- _EXCERPTED PASSAGE_
>>>>

Pan Jinlian () is a fictional character in the 17th-century Chinese novel Jin Ping Mei (The Plum in the Golden Vase), and a minor character in Water Margin, one of the Four Great Classical Novels of Chinese literature. She is an archetypal femme fatale and one of the most notorious villainesses of classical Chinese culture. She has also become the patron goddess of brothels and prostitutes.

Name
Pan Jinlian's name appears to be inspired by Pan Yunu, an imperial consort of the Southern Qi. Her husband, Xiao Baojuan, was obsessed with her small feet and made her dance on golden (金, jin) lotuses (蓮, lian) .

Pan Jinlian also appeared to be based on the false rumors a real namesake lady who had a sharply different personality. The reputation of real-life Pan Jinlian was badly affected by the fictional Pan Jinlian and this incident also caused a rift between Pan family and Shi family (the family of Shi Nai'an, author of Water Margin) for a long time until descendants of Shi family made an official apology in 2009.

Story

Pan Jinlian is married to Wu Dalang, the elder brother of Wu Song. Wu Dalang is short and ugly, while Pan Jinlian is renowned for her beauty; as a result, many people feel that the couple are a mismatch.

<<<<

- _WHAT TO DO_
(A) According to the passage on Pan Jinlian, in what year did descendants of the Shi family make an official apology to the Pan family?
(B) Continue the passage on Pan Jinlian from where it stops.

- _MATERIAL SHOWN_
>>>>

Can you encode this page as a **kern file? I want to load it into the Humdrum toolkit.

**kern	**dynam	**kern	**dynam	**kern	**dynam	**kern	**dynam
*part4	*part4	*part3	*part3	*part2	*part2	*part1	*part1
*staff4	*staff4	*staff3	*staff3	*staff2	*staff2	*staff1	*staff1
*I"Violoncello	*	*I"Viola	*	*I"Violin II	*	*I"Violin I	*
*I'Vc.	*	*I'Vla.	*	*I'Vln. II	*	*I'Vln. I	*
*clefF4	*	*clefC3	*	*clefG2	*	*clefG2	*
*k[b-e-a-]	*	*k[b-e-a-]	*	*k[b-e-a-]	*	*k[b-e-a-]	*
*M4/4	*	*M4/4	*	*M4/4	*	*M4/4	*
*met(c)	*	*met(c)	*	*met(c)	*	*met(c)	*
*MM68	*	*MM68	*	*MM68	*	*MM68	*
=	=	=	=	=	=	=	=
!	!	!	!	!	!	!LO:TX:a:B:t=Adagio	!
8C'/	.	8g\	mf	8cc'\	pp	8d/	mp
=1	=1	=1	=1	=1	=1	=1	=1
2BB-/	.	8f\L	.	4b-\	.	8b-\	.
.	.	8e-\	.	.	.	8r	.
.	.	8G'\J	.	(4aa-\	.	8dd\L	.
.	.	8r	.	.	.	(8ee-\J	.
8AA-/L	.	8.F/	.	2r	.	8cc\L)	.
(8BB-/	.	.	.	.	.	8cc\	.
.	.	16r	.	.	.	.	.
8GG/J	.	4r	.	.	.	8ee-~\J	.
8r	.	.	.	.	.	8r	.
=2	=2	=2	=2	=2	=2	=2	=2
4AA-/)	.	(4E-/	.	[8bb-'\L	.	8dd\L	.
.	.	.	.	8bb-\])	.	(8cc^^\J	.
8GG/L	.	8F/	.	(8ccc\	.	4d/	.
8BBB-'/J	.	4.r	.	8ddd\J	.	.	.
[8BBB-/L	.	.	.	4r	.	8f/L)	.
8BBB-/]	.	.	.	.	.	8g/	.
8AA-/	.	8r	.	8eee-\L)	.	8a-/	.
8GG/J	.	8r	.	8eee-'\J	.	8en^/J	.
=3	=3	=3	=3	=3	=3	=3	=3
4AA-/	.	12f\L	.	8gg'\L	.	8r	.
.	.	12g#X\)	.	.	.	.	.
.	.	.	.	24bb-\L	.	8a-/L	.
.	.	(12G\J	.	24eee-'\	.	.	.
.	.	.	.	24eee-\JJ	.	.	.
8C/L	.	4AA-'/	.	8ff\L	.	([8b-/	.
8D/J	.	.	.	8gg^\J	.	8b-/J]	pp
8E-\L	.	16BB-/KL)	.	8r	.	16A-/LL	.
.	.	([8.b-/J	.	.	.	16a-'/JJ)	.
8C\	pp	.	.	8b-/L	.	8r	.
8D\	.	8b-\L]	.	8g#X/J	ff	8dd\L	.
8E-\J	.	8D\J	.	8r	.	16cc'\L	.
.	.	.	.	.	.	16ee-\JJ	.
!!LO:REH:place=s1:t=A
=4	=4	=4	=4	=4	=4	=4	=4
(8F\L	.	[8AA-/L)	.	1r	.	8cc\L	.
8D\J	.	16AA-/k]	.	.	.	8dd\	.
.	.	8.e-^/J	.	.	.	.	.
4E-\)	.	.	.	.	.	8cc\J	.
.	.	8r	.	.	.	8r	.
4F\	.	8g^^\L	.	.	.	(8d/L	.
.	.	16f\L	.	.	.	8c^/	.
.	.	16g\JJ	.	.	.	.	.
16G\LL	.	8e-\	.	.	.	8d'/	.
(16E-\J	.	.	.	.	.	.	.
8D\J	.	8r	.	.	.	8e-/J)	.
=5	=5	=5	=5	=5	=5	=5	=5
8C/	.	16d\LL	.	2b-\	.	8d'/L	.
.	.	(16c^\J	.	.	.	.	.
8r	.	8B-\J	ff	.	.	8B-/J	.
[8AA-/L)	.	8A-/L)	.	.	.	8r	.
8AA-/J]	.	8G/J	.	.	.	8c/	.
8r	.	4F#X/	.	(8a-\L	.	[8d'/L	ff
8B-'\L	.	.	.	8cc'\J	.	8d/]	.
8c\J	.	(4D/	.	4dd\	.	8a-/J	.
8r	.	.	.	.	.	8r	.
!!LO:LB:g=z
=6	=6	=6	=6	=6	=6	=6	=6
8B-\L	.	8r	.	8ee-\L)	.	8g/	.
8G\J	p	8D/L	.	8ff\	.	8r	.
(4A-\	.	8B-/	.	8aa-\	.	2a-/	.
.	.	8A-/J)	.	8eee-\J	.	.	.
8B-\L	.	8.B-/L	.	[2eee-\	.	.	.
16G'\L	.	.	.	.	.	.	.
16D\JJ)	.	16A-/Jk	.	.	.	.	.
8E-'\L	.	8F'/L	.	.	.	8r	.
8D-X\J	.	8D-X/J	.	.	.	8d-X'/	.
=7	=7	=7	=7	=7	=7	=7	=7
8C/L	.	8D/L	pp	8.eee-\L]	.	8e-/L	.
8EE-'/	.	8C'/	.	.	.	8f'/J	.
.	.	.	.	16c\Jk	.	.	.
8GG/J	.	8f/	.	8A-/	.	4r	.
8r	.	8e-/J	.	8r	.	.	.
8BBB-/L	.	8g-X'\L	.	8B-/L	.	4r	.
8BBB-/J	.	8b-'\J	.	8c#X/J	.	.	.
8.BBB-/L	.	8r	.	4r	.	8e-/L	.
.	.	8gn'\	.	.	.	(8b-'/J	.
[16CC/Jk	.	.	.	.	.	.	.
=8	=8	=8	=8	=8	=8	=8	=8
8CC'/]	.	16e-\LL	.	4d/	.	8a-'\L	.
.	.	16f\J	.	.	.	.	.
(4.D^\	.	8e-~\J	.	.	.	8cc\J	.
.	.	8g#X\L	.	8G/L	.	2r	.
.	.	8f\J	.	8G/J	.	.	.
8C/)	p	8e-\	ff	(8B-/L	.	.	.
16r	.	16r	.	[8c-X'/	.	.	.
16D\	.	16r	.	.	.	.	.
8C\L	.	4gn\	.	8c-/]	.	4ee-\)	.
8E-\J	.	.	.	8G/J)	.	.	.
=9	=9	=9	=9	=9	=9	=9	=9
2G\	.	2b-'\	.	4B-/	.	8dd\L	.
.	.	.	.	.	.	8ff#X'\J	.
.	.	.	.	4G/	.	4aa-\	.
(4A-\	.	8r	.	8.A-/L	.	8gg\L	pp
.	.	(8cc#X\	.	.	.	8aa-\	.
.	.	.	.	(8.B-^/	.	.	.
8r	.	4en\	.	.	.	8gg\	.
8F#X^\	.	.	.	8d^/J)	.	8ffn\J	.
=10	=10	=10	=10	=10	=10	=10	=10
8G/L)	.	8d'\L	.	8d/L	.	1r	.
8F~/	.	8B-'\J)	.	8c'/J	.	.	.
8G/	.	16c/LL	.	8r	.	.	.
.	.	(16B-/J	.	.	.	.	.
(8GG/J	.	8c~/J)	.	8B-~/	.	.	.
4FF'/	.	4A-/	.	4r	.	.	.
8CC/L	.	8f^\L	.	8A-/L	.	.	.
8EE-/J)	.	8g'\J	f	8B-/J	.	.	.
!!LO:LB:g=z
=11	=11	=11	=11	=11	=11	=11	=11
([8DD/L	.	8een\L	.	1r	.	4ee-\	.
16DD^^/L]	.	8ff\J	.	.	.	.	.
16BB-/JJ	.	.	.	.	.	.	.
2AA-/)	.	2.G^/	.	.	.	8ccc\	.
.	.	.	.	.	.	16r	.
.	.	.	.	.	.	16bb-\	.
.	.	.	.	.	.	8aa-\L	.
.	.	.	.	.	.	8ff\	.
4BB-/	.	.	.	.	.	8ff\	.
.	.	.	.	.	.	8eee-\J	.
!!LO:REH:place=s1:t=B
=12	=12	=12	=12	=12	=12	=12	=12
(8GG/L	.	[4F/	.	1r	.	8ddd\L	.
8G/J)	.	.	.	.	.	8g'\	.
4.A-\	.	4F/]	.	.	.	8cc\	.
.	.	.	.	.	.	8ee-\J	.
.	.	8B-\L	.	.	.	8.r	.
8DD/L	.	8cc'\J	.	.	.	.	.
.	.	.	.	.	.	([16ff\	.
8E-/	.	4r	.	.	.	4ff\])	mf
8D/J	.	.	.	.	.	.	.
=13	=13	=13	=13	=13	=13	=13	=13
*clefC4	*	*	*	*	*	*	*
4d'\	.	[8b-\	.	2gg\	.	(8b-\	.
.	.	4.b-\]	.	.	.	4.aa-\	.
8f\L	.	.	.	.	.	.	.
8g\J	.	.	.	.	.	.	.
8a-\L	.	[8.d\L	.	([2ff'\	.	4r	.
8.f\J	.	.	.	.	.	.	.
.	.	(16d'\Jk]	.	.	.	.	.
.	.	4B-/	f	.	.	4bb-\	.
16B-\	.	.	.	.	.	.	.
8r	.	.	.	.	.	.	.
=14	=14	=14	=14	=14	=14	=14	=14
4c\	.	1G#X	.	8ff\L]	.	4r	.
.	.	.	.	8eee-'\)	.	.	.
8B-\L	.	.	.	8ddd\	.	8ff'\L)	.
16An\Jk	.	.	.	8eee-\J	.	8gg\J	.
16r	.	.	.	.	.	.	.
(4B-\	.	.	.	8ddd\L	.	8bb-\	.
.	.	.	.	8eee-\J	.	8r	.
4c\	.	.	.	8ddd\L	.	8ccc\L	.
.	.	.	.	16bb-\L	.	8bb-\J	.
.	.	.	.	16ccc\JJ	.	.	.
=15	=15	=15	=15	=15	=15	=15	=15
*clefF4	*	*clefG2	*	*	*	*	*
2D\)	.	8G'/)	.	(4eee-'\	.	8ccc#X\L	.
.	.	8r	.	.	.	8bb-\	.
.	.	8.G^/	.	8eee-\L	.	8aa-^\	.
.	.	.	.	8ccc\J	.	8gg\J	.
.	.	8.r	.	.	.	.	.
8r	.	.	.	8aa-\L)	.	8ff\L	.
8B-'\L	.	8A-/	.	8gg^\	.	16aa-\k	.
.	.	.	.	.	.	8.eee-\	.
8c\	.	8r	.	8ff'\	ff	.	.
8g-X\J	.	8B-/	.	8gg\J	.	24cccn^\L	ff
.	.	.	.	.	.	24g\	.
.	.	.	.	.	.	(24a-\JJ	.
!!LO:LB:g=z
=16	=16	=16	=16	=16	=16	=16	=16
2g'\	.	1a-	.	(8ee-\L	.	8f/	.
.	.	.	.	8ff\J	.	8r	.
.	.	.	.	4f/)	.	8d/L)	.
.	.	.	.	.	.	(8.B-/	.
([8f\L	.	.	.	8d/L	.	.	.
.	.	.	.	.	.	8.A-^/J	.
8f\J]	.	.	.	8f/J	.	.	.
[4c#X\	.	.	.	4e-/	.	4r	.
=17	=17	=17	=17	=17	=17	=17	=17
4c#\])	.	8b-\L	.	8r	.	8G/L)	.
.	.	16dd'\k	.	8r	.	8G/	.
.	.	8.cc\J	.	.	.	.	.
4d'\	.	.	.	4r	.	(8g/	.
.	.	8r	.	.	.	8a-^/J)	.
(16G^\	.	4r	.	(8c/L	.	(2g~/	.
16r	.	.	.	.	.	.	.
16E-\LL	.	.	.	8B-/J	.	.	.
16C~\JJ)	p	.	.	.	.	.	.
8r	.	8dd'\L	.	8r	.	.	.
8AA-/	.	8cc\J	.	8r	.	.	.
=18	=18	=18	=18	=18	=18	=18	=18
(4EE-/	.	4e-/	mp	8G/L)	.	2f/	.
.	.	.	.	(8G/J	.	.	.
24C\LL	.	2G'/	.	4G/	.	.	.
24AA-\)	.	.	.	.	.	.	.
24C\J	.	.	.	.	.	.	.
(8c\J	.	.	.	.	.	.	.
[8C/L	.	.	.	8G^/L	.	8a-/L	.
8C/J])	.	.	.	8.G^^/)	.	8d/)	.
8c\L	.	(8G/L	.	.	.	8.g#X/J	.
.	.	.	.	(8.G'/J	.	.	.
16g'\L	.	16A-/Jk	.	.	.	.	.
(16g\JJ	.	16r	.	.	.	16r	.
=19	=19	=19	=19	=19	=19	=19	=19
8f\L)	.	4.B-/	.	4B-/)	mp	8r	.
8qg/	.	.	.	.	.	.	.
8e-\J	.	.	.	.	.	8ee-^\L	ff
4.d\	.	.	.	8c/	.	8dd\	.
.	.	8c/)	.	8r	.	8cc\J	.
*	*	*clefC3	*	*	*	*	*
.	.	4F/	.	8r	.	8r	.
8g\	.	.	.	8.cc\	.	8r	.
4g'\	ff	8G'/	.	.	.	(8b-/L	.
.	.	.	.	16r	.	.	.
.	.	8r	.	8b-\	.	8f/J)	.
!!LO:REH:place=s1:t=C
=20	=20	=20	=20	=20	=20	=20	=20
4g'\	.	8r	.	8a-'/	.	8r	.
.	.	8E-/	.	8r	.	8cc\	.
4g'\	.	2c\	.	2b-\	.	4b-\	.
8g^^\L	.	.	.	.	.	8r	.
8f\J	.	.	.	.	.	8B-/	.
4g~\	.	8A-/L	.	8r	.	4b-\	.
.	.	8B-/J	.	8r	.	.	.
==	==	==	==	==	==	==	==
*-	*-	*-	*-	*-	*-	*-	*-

<<<<

- _ANSWERS FOR THE TASKS_
(A) 2009

(B)
Pan Jinlian, dissatisfied with her marriage, has an extramarital affair with Ximen Qing, a handsome womaniser in town. Wu Dalang eventually discovers the affair, but Pan Jinlian and Ximen Qing murder him by adding poison to his food. They bribe the coroner to conceal the true cause of his death.

Wu Song grows suspicious of his brother's death. He carries out his own investigations and discovers the truth. In Water Margin, Wu Song's slaying of the adulterous pair is described in graphic detail and is one of the most memorable scenes in the novel. In Jin Ping Mei, however, Pan Jinlian marries Ximen Qing as a concubine, and Wu Song kills Pan after Ximen dies from excessive sexual activity.

Adaptations
In the post-May Fourth era, the influential playwright Ouyang Yuqian wrote the early modern drama Pan Jinlian in 1928, in which Pan is depicted as a free-spirited woman victimized by a male-dominated traditional society. He played the role of Pan Jinlian himself. A pingju version of the story was one of the roles played by Bai Yushuang in Shanghai in the 1930s.

Pan Jinlian is a popular subject of Chinese and Japanese films and television series. Since the 1950s, there have been at least 20 films and television series featuring her as a main character. The Chinese name of the film I Am Not Madame Bovary is literally I Am Not Pan Jinlian.

{| class="wikitable sortable"
!Title
!Release year
!Origin of production
|-
|The Amorous Lotus Pan
|1964
|Hong Kong
|-
|Outlaws of the Marsh (TV series)
|1983
|China
|-
|The Reincarnation of Golden Lotus
|1989
|Hong Kong
|-
|The Amorous Lotus Pan
|1994
|Hong Kong
|-
|The Water Margin (1998 TV series)
|1998
|China
|-
|All Men Are Brothers (TV series)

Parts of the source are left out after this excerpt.